Мама выглядела так же, как в тот день в Эдинбурге. С морщинками, но все еще та мама, которую я никогда не видел без идеальной прически или макияжа. Даже сейчас, когда под глазами у нее темнели круги от беспокойства и напряжения, она была безупречной. На ее элегантном костюме не было ни складочки.
Неохотно я перевел взгляд с мамы на отца. Удивительно, но он казался ниже ростом. Будто с возрастом осел. Но его лицо, так похожее на мое, оказалось более гладким, чем я себе представлял. Губы он сжимал в тонкую линию, и хотя я боялся его дальнейших слов, все же не смог отвести от него глаз.
Нил Айронсайд, человек, которого я не видел уже два десятилетия, медленно преодолел разделявшее нас расстояние.

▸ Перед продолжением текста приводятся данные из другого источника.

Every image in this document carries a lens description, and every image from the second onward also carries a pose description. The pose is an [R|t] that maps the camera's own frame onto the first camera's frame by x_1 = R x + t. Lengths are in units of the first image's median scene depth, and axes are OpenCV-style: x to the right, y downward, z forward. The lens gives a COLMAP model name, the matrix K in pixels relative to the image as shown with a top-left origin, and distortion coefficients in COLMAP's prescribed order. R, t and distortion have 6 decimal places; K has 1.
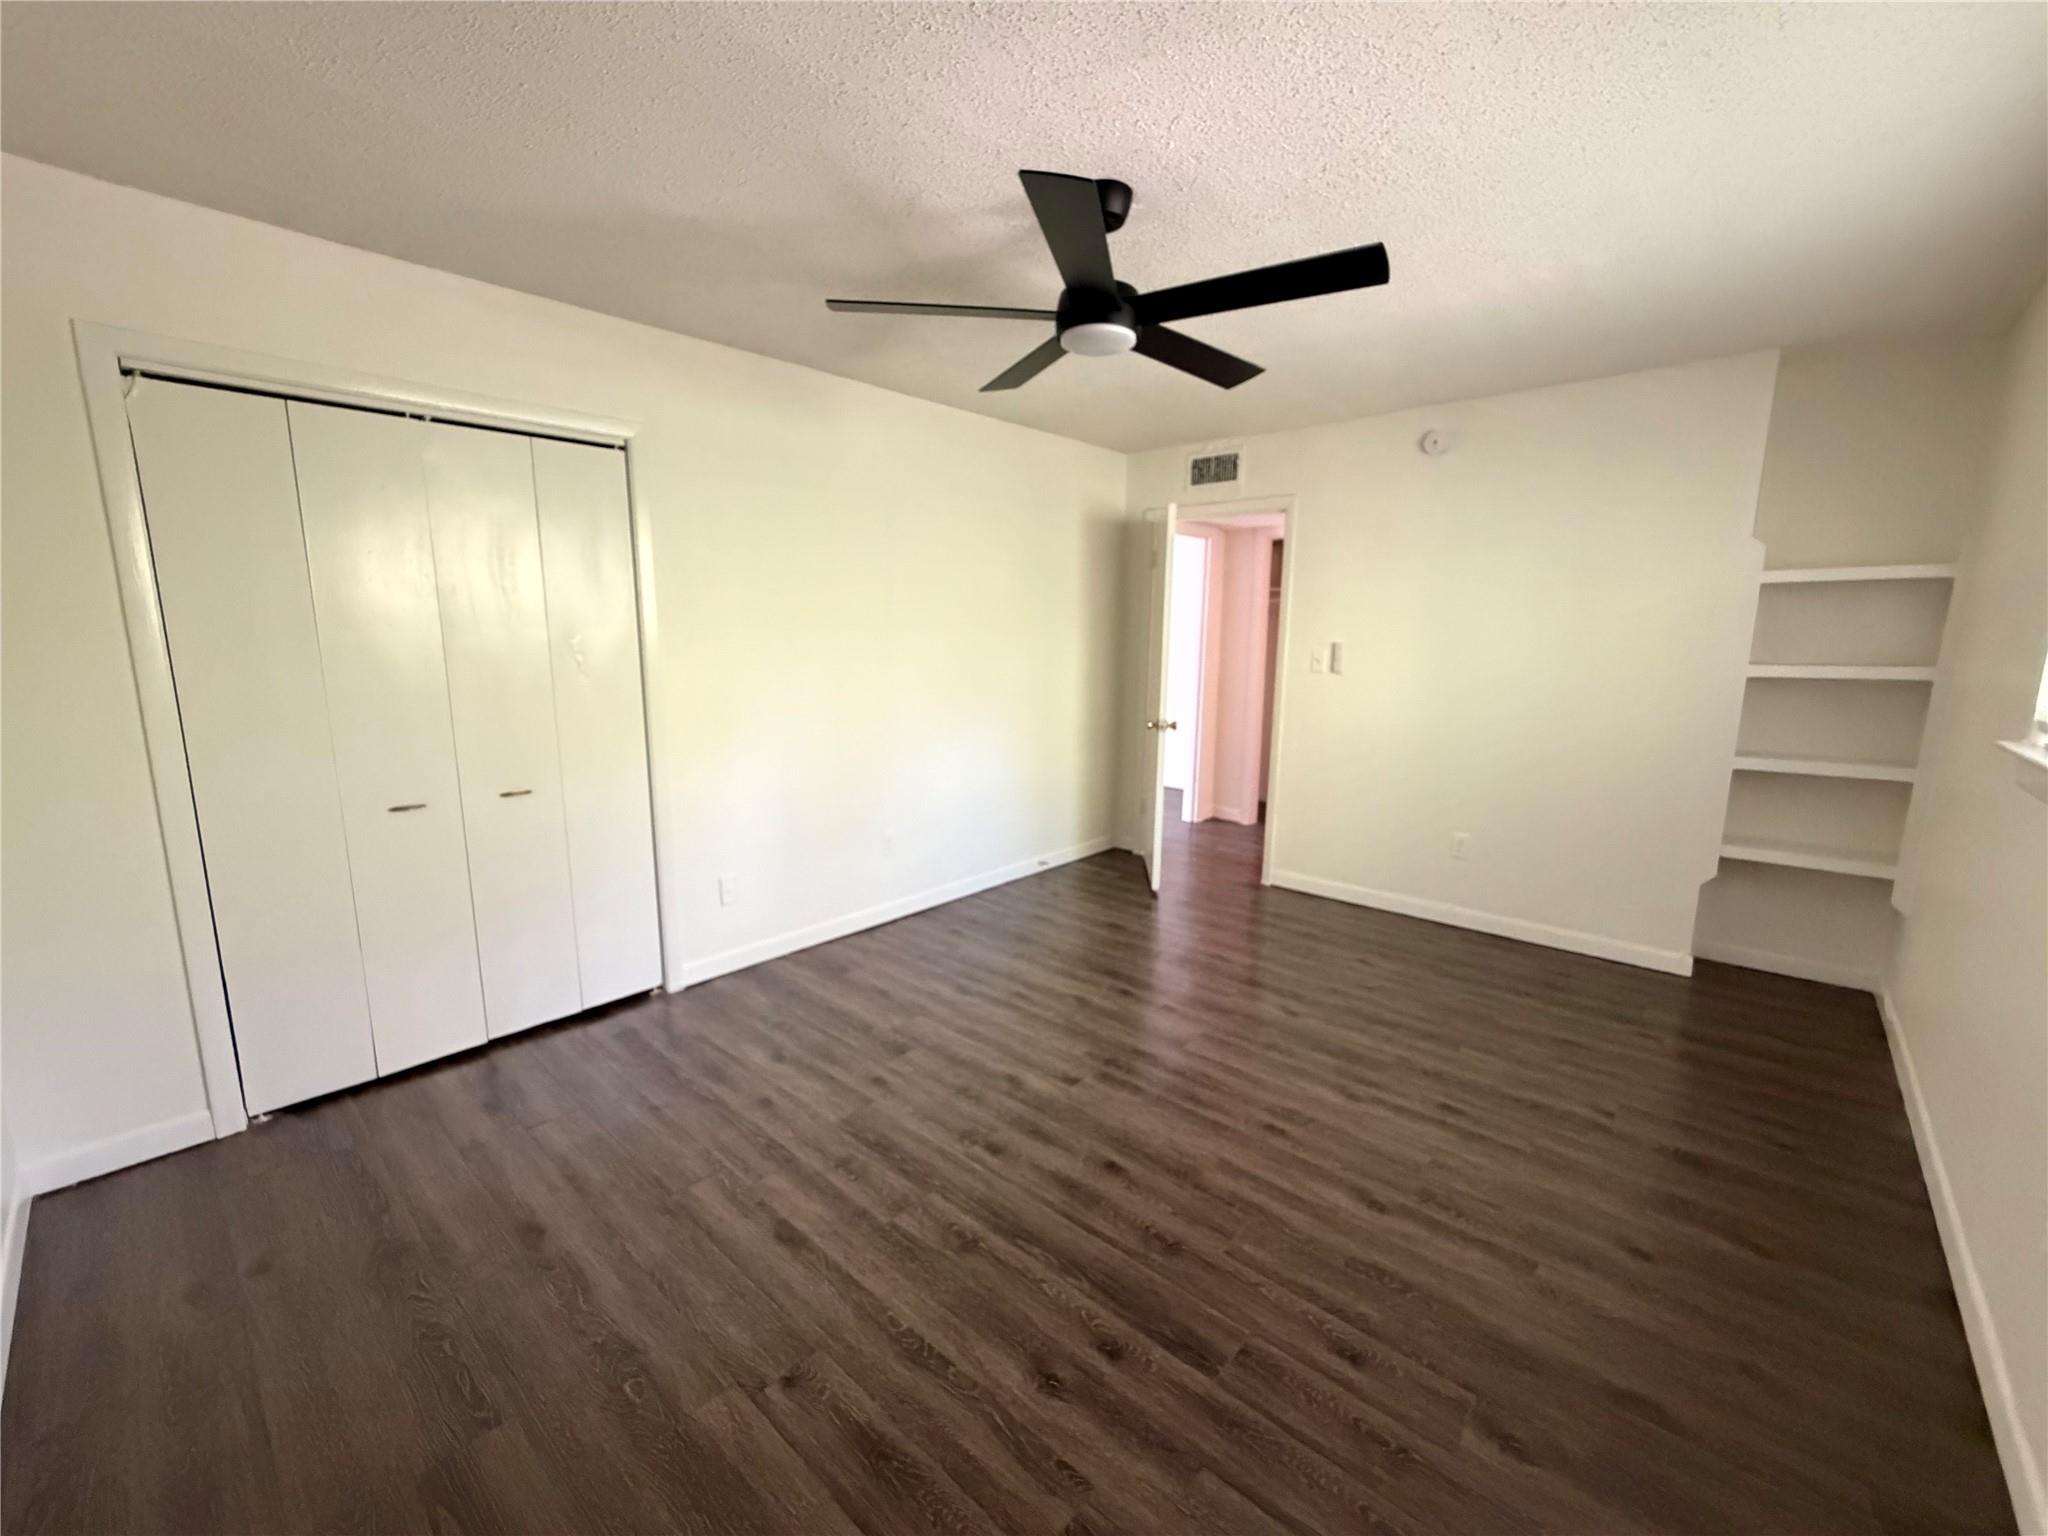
lens RADIAL K [[821.1, 0, 1030.3], [0, 821.1, 770.1], [0, 0, 1]] dist [-0.001296, -0.000101]
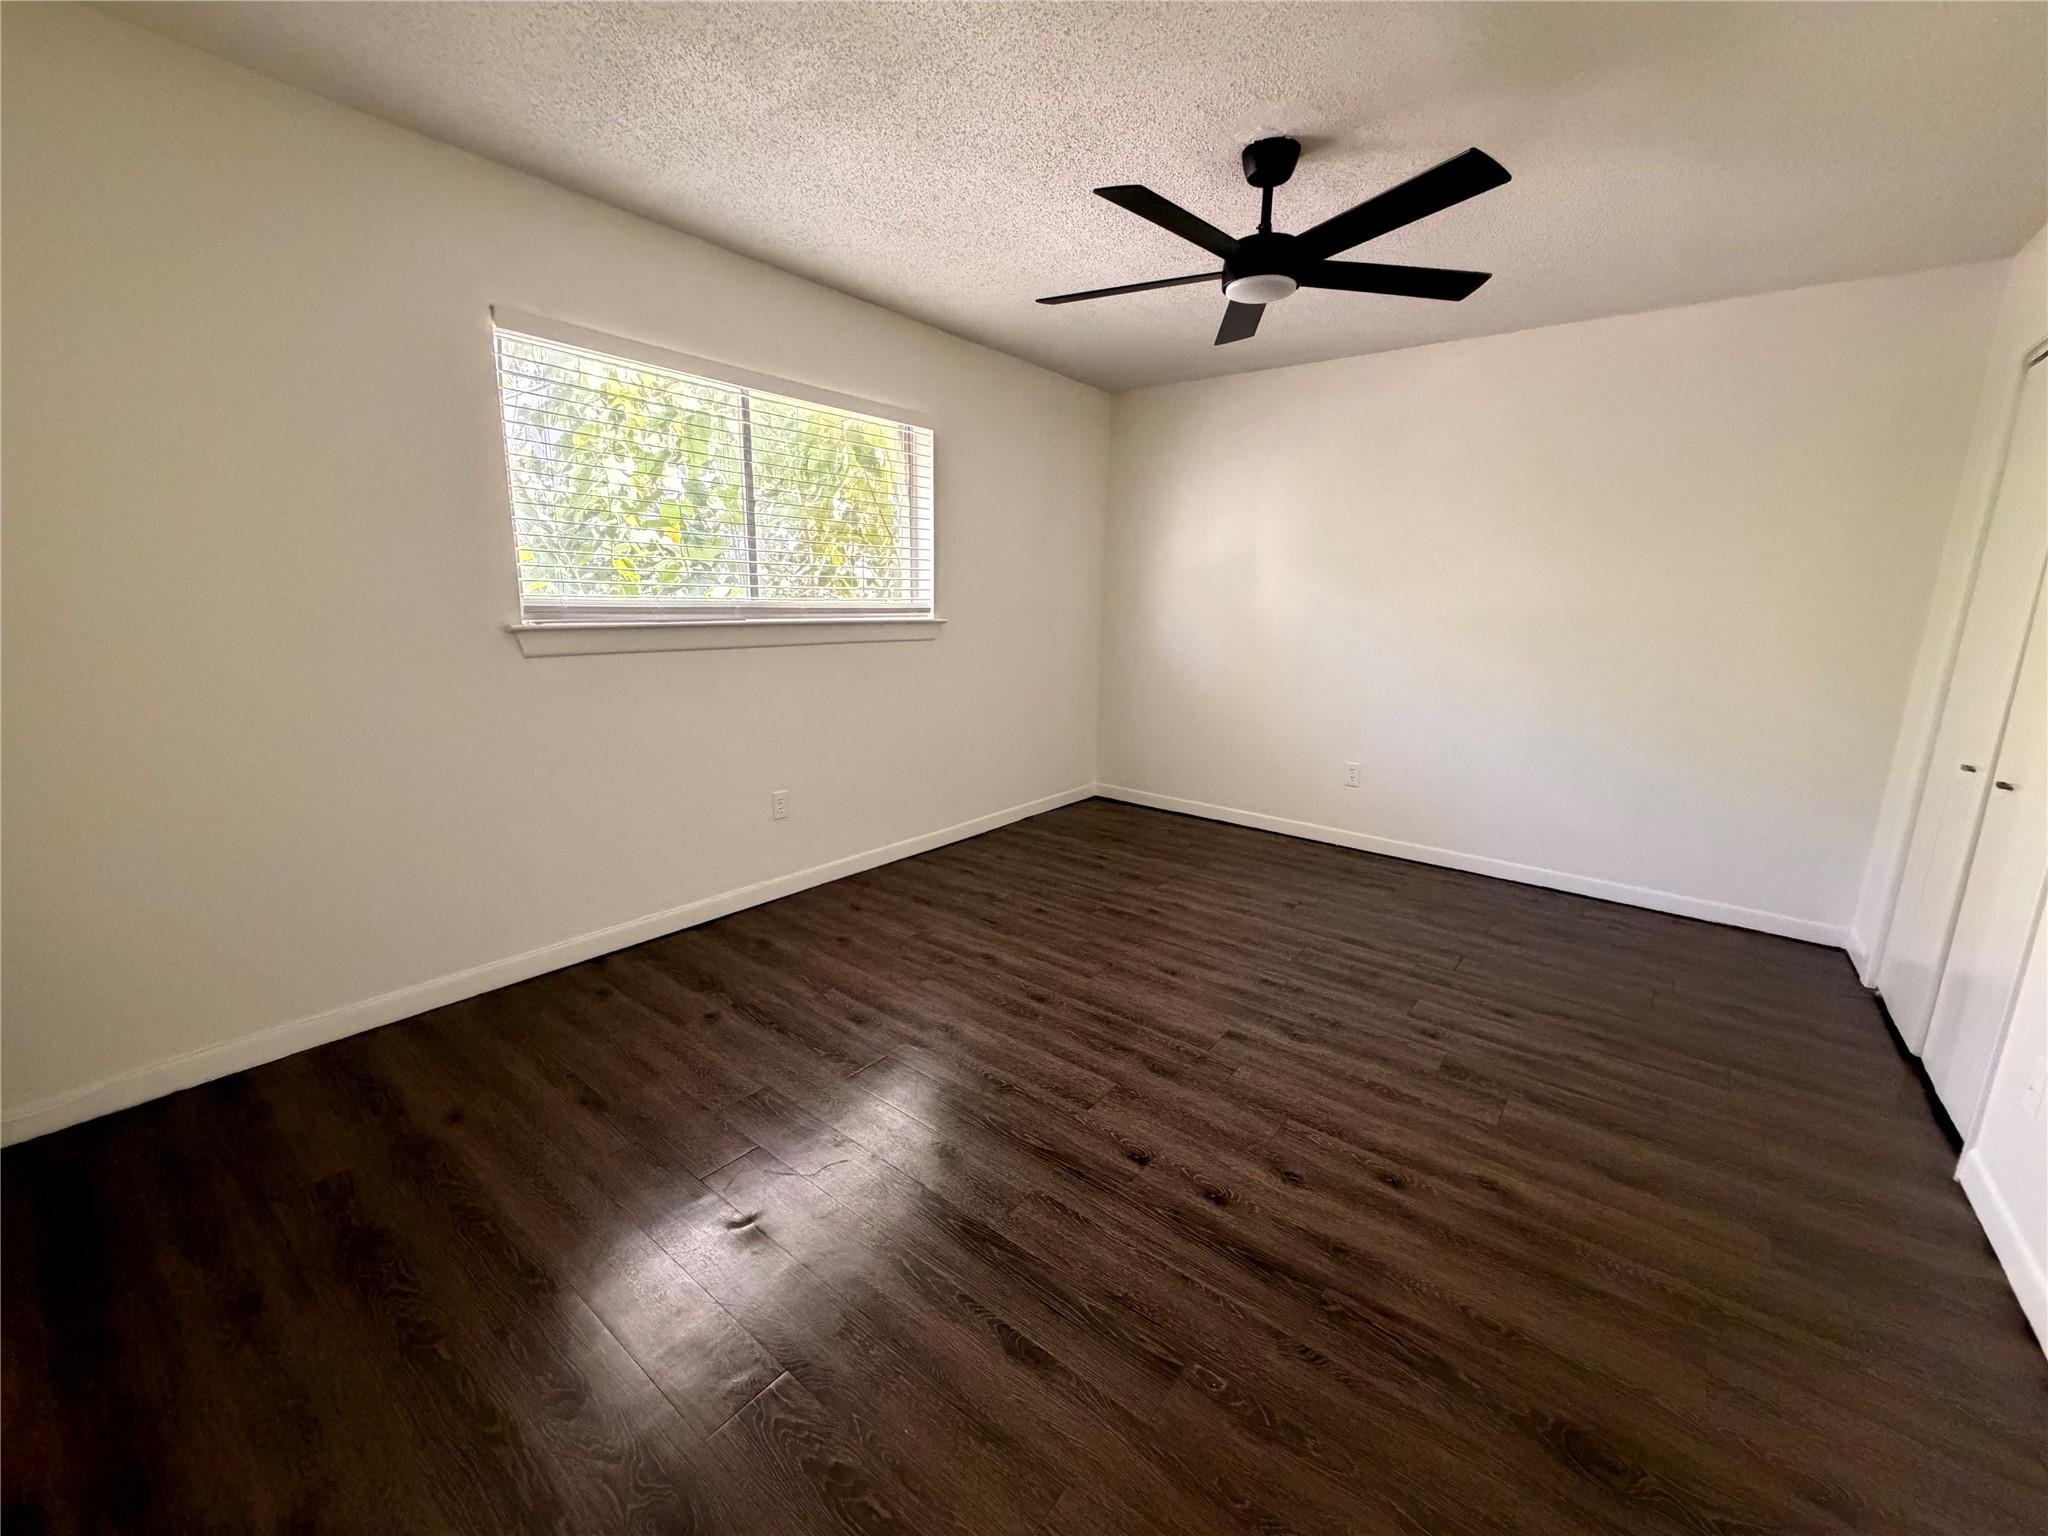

Сталь в его взгляде рухнула под тяжестью горя, когда он смотрел на меня. В постаревших серых глазах блеснули слезы, и он хрипло сказал:
— Прости, сынок. Прости меня за всё.
Эмоции затуманили мое зрение, я кивнул в знак принятия и указал на стул у кровати.
ГЛАВА 44
Я перечитывала письмо отца в сотый раз с тех пор, как оно пришло от его адвокатов. Открыв его впервые, я не думала, что оправлюсь от горя. Единственный раз в жизни я действительно распалась на части на глазах у Келли. К счастью, Уокер, хотя он все еще восстанавливался, оказался рядом, чтобы поддержать меня в рыданиях, которые, казалось, сотрясали все мое существо. Он успокоил мою дочь, так как сама я ни на что не была способна, кроме как лежать в постели. Сжимать письмо. И всю ночь плакать тихими слезами.
Перри кремировала папу. На похороны я не попала. И он умер, не только не зная, где я, но и не зная, что его жена разлучила нас и пыталась, черт побери, убить.
С тех пор, как пришло письмо, каждый день был для меня одним из самых тяжелых испытаний, через которые я когда-либо проходила. Но Уокера совсем недавно выписали из больницы, его примирение с родителями только началось и проходило трудно, а завтра наступало Рождество.
Ради Келли я должна была быть сильной. Ей и так пришлось пройти через многое. Но я нуждалась в этом времени, чтобы быть убежищем для нее.
— Люблю тебя, папа, — прошептала я, целуя письмо, прежде чем положить его обратно на тумбочку. — Я прощаю тебя.
Я говорила ему это каждый день в надежде, что, где бы он ни был, он меня услышит, и это принесет ему покой.